[Source material Boundary: Start]
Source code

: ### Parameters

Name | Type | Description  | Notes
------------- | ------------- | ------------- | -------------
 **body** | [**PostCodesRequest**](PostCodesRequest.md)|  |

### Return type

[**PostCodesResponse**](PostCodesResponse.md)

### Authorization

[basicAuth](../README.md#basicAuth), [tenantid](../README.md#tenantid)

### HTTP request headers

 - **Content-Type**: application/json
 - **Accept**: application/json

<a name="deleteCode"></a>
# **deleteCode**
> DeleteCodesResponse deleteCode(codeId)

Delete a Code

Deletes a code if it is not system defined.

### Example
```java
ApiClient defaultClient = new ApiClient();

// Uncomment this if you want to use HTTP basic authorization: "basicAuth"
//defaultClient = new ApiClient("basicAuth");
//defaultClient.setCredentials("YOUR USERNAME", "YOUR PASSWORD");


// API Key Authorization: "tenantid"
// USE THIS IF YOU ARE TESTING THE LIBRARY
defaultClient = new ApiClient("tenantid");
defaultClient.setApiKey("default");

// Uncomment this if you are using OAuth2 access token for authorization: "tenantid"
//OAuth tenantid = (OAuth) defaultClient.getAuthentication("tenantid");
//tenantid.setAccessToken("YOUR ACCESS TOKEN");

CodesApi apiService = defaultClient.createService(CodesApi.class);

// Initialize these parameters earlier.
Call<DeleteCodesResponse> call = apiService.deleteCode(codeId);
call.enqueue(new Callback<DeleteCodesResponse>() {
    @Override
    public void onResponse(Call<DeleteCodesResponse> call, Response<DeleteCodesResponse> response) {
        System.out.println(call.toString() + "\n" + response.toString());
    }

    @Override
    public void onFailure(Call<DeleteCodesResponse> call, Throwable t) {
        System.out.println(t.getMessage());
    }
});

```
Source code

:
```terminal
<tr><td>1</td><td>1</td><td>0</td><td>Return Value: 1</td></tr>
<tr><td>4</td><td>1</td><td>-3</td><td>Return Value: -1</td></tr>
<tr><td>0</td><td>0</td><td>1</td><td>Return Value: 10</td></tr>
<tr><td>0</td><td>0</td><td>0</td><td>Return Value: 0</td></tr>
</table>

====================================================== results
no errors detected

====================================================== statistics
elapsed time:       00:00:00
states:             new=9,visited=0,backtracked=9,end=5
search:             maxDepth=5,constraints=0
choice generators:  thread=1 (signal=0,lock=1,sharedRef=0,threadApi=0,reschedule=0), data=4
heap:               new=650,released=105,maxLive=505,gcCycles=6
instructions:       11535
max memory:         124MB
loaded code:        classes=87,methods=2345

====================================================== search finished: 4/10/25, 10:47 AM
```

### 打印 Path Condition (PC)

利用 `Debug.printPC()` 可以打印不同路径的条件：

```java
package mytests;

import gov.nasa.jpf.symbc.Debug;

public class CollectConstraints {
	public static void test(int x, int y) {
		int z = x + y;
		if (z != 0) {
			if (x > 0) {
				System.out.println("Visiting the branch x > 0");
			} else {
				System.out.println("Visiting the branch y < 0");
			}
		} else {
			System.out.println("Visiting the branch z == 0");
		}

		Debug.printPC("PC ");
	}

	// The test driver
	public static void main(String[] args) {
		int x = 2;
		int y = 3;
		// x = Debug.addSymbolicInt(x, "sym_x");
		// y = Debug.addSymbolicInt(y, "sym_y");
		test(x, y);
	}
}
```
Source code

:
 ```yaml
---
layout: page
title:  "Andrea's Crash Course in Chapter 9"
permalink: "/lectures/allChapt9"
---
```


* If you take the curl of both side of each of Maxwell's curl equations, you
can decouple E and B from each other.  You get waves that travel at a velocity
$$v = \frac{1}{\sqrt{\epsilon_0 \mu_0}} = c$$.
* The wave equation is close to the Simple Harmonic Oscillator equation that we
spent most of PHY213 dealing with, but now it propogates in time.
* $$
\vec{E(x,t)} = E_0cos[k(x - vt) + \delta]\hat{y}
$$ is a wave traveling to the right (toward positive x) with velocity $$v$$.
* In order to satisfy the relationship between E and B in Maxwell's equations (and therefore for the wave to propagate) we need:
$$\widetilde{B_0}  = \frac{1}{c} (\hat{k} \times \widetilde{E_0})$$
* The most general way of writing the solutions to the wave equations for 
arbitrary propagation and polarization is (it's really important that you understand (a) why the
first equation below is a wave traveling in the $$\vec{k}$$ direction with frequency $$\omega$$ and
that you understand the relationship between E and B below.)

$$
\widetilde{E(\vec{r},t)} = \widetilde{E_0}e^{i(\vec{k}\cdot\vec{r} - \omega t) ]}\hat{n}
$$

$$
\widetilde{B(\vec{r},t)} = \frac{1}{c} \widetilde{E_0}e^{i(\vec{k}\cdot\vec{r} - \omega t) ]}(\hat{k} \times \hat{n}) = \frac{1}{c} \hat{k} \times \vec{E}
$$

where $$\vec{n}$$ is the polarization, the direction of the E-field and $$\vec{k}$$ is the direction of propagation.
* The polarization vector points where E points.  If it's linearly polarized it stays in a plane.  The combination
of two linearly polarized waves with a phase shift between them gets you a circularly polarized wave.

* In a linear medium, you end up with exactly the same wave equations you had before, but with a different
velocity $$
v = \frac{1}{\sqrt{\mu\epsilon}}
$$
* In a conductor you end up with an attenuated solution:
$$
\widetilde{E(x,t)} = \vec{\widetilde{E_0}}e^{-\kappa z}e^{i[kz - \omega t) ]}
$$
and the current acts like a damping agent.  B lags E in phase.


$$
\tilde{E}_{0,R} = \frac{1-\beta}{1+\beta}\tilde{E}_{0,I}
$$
[Source material Boundary: End]
The range runs from the line above containing "E_0cos[k(x - vt)" to the line containing "arbitrary propagation and", inclusive. Restate those lines word for word and no others.

\vec{E(x,t)} = E_0cos[k(x - vt) + \delta]\hat{y}
$$ is a wave traveling to the right (toward positive x) with velocity $$v$$.
* In order to satisfy the relationship between E and B in Maxwell's equations (and therefore for the wave to propagate) we need:
$$\widetilde{B_0}  = \frac{1}{c} (\hat{k} \times \widetilde{E_0})$$
* The most general way of writing the solutions to the wave equations for 
arbitrary propagation and polarization is (it's really important that you understand (a) why the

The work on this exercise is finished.